L 'UNIVERSITA'

L'Orso ha deciso:

l'unico vero colpevole sono io,

La questione della responsabilità è sorta quando gli ho fatto gentilmente notare che in tre anni di università Egli , mantenendo un'ottima media rispetto ai suoi compagni di liceo, aveva sostenuto ben tre esami.

Facendo un rapido calcolo sul primo pezzo di carta a disposizione gli avevo dimostrato come alla tenera età di cinquantasette anni avrebbe terminato l'università.

Concedendogli ancora tre anni per fare pratica e prendere confidenza con il lavoro di commercialista, a circa sessant'anni avrebbe potuto sostituirmi e cominciare a mantenere la nostra famiglia e quella ulteriore che eventualmente si fosse fatto Lui.

Peccato che, vista l'alacrità dimostrata dal mio linfoma prediletto, io sarei già morto da circa vent'anni.

L'Orso si è molto arrabbiato.

Diventato ancora più grosso, se possibile, di quanto già non sia, mi ha sovrastato fisicamente, urlandomi nel suo strano linguaggio dattilografico (siamo sulle duecento parole al minuto) che ero un vecchio maligno e che a forza di fare dell'umorismo mi sarei strozzato con una battuta.

Poi, riacquistato il normale (?) equilibrio, e parlandomi con quello che Lui crede sia civismo mi ha detto:

"Tu sbagli, vecchio stronzo, non si sa mai che cazzo vuoi!" - breve interruzione per raccogliere i guazzabugli che Lui chiama idee - "E' molto meglio dare ordini, invece di fare melliflue richieste con annesse spiegazioni, almeno ai figli non restano dubbi e possono decidere liberamente se ubbidire o no! Punto!!!".

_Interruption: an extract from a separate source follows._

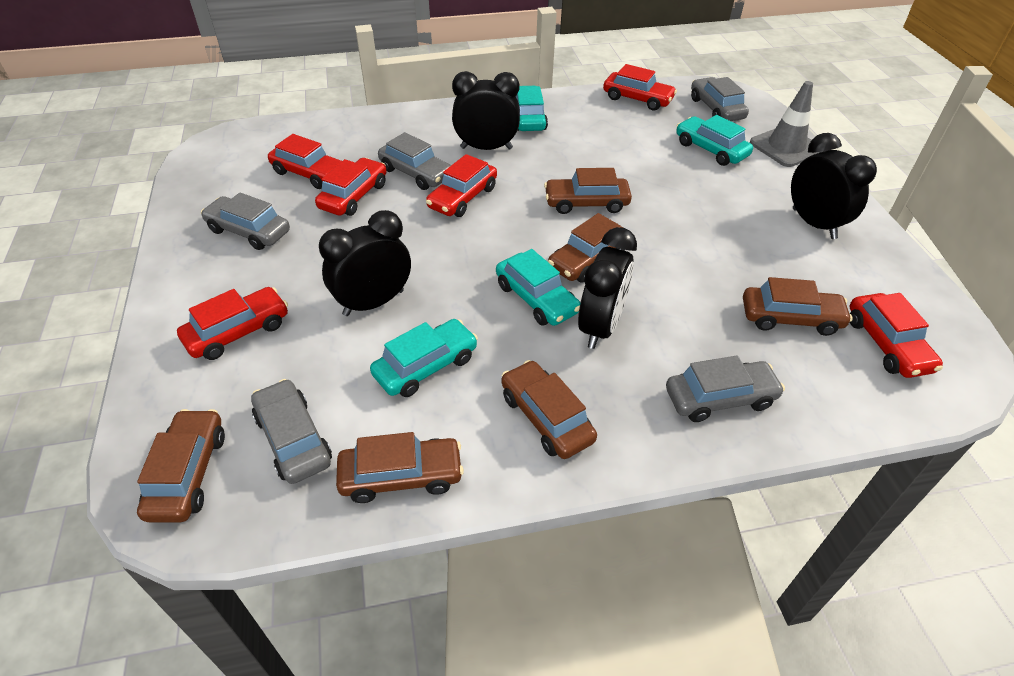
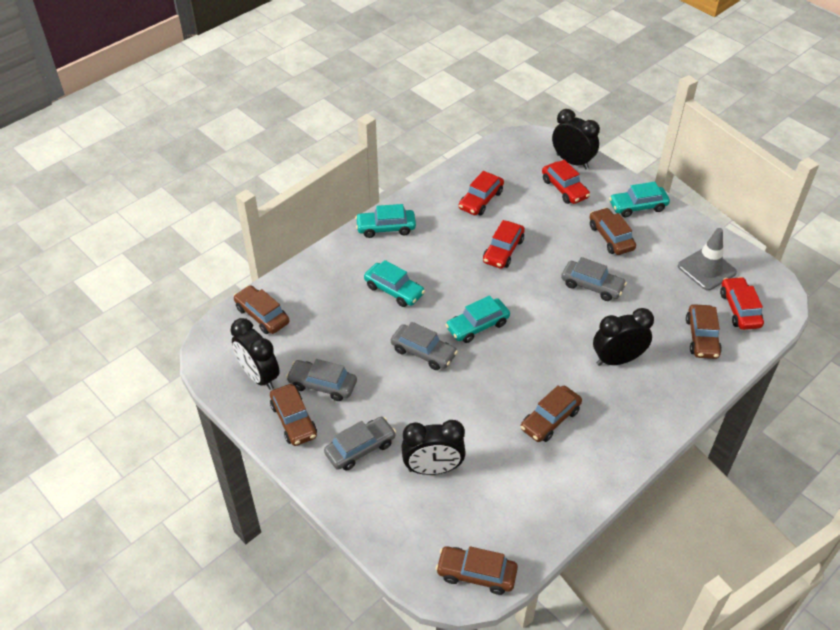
grey car: [201,193,290,250] [251,379,332,484] [378,132,451,190] [666,355,785,422] [691,77,749,121] = 5 -> [286,359,357,401] [324,417,396,471] [391,322,458,370] [561,257,627,301] = 4
red car: [177,287,288,360] [268,134,342,189] [315,158,387,216] [426,154,497,217] [603,64,677,111] [850,293,943,378] = 6 -> [459,171,504,215] [483,220,525,269] [542,160,590,204] [720,277,764,330] = 4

Con qualche dubbio sul significato grammaticale del termine "Punto!!!", Gli ho fatto notare che le mie scelte educative lo riguardavano solo come destinatario delle stesse e che mi sembrava più ragionevole cercare di spiegare le ragioni delle mie richieste piuttosto che imporle.

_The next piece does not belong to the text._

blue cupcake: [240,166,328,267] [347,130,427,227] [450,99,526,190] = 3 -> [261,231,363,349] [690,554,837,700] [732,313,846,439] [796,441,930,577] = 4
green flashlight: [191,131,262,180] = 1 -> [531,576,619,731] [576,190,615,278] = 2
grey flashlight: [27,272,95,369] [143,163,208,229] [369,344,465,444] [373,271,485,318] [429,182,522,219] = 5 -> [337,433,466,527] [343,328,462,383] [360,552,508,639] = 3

Il gigantesco mostro che io chiamo Figlio, dopo essere diventato progressivamente sempre più scuro e più grosso, ha sferrato un tremendo pugno sulla porta di quercia della sua tana, dove mi ero addentrato per parlargli, sradicandola dai robusti cardini in ferro battuto.

Al pauroso frastuono accorrevano anche la Strega e l'Anaconda.

La Strega mi si è avventata, restando a distanza solo grazie alla sedia da domatore che avevo prontamente afferrato, sbraitando selvaggiamente. "COSA HAI FATTO AL MIO BAMBINO...? Vecchio bastardo..., fallito di merda...," - poi, con sussiegoso disprezzo- "anche malato...!".

L'Anaconda, un metro e un cazzo di furore, intelligenza e sessualità cercava di consolare un Mostro alto due metri e largo altrettanto che, con viscida perfidia, piagnucolando, si lamentava:" Il Babbo ce l'ha sempre con me...., mi sgrida sempre, mi tratta come un bambino...".

La femminea serpe che duplicò la mia paternità si rigirò lentamente e mi sferrò la dovuta frustata verbale: "Pa',...sei proprio un "minus habens", non sai trattare le persone."

La Strega, che non aveva capito un tubo, urlava alla sua figlia prediletta: "Non puoi dire queste cose a tuo padre, anche se è un fesso!".

L'Orso, riprendendo vigore, era intervenuto: "Mamma, non urlare a mia sorella!".

Io mi ero allontanato mentre continuavano a sbraitare e, quando chiuso nel mio studio cercavo di controllare la nausea ed i conati di vomito, pensavo che in effetti quell'idea di Sartana del "Preparati la bara!", in un caso grave come il mio sarebbe stata liberatoria.